Anouk joined the 3rd Field Engineer Regiment in Westmount in 2000, serving as a Combat Engineer.

Anouk deployed to Bosnia in 2002 with 5th Engineer Regiment, where she was the victim of a jeep accident while on a mission.

She then joined an Information Operation unit based on CFB Longue Pointe in 2004, where she served as a PSYOPS Analyst until 2009.

Anouk also deployed as a PSYSOP analyst in Afghanistan in 2007-2008, where she patrolled the province of Kandahar to meet the local population on the “Hearts and Minds” campaign. She retired from the CAF as a Sergeant in 2010.

During her military career, Anouk also completed a bachelor’s degree in public communication from Laval University and a master’s degree in international studies from University of Montreal.

After her time in the CAF, Anouk was employed as a humanitarian worker for various organizations in many countries affected by war and natural disasters. She worked for the United Nations, Development Alternative Inc, the Canadian Red Cross, the IFRC and other non-profits in the Caribbean, Africa, and the Asia-Pacific region.

Anouk’s humanitarian career came to an end in 2016, following a diagnosis of post-traumatic stress disorder linked to her mission in Afghanistan. That same year, Anouk participated in an expedition to Antarctica with True Patriot Love to raise funds for ill and injured Veterans transitioning to civilian life.

Anouk is now a manager in corporate security and lives in Ottawa with her husband and two children.

What memory from your expedition stands out for you?

The camaraderie at the end of the expedition was just like in the military after a long and hard exercise or course in the field.

What advice would you give someone embarking on their first expedition?

Be open minded. A lot of people want to reconnect with their abilities but for me, this experience actually helped me decelerate and realize I don’t need to be a hero.

What did you learn about yourself while training and then trekking?

I hate winter, LOL!

How does your life look different now than it did before you went on your expedition?

My life completely changed. By failing the summit, I realised that it was ok to “fail” and not be a hero or be like the boys all the time. I was also introduced to higher management at a major Canadian financial institution by two different civilian members and have been working there since.

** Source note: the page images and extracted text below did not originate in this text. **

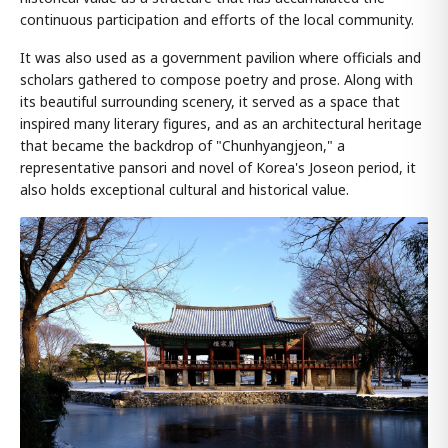
continuous participation and efforts of the local community.
It was also used as a government pavilion where officials and
scholars gathered to compose poetry and prose. Along with
its beautiful surrounding scenery, it served as a space that
inspired many literary figures, and as an architectural heritage
that became the backdrop of "Chunhyangjeon," a
representative pansori and novel of Korea's Joseon period, it
also holds exceptional cultural and historical value.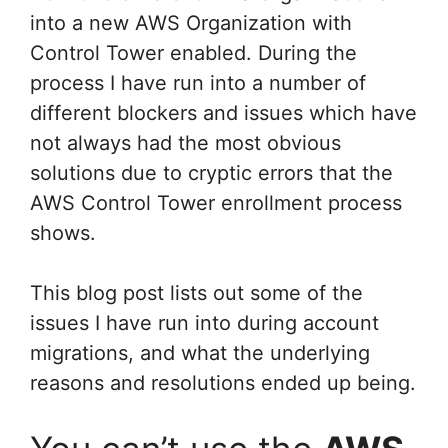
into a new AWS Organization with
Control Tower enabled. During the
process I have run into a number of
different blockers and issues which have
not always had the most obvious
solutions due to cryptic errors that the
AWS Control Tower enrollment process
shows.
This blog post lists out some of the
issues I have run into during account
migrations, and what the underlying
reasons and resolutions ended up being.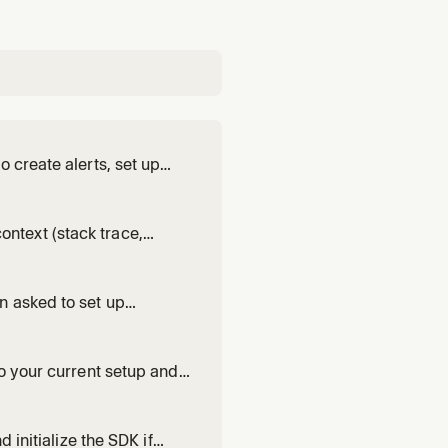
 create alerts, set up
ations. Supports email,
context (stack trace,
pply the code fix, and
king a known error or
n asked to set up
entry Snapshots.
o your current setup and,
sion a project, install the
 real telemetry
 initialize the SDK if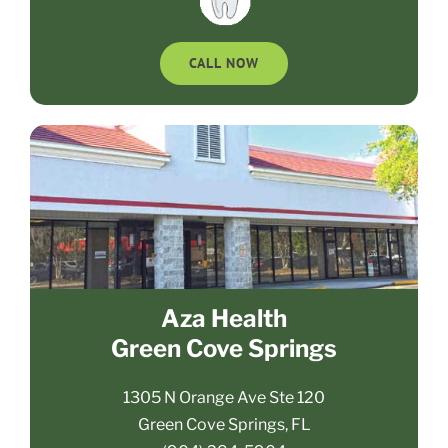
CALL NOW
Aza Health
Green Cove Springs
1305 N Orange Ave Ste 120
Green Cove Springs, FL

What did you learn from the civilian mentor(s)?

Networking is REALLY important. I gained more understanding of the corporate world and networking which we don’t know in the military necessarily. It was also the first time in my life that I realized that people had respect for us, for what we did.

What do you think they learned from you?

Resilience, camaraderie and friendship while in a stressful experience.

What did your expedition mean to you?

It was a life-changer. Maybe it’s the opposite for a lot of people but for me, going there then not reaching the top, and realizing my limits was so important. To be able to sit down and say, “Hey, you don’t need to be the best all the time, right?”